Graveslab, Laughanstown, Co. Dublin

At Tully graveyard in Laughanstown, on the southern edge of County Dublin, a handful of early medieval graveslabs have been repurposed in a manner that rewards a careful second look.

Four of them have been built directly into the arch of one of the east windows of Tully church, their carved granite faces absorbed into the fabric of the building rather than laid flat in the ground. It is the kind of quiet reuse that speaks to centuries of pragmatic maintenance, where older carved stones were simply incorporated wherever they happened to fit.

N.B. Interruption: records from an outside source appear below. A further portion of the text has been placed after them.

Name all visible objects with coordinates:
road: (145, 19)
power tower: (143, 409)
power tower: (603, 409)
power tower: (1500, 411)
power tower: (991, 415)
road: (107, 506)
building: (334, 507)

The slab in question is one of eleven granite early medieval, or pre-Norman, graveslabs recorded at Tully graveyard, catalogued by Swords in 2009. Graveslabs of this type are grave markers cut from local stone and often incised with a simple cross or decorative motif, placed over a burial during the early Christian period in Ireland, broadly spanning the sixth to twelfth centuries. This particular example measures 0.94 metres in length and tapers from 0.56 metres at its wider end down to 0.23 metres, the tapering shape being characteristic of the form. The eleven slabs at Tully represent a notable concentration of the type for County Dublin, and the detail that four of them ended up built into a window arch rather than remaining as freestanding markers suggests the church underwent significant repair or alteration at some point, drawing on whatever stone was at hand.

Tully graveyard and the remains of Tully church sit in Laughanstown, not far from Cherrywood in the southern Dublin suburbs. The site is recorded in the National Monuments Service database under the references DU026-023001 and DU026-023002 for the church and graveyard respectively. Visiting during daylight with reasonable weather makes it easier to study the stonework closely, particularly the east window where the repurposed slabs are incorporated into the arch. It is worth taking time with the window rather than moving quickly through the site, since the slabs are set into masonry and can be easy to overlook if you are not specifically looking for them.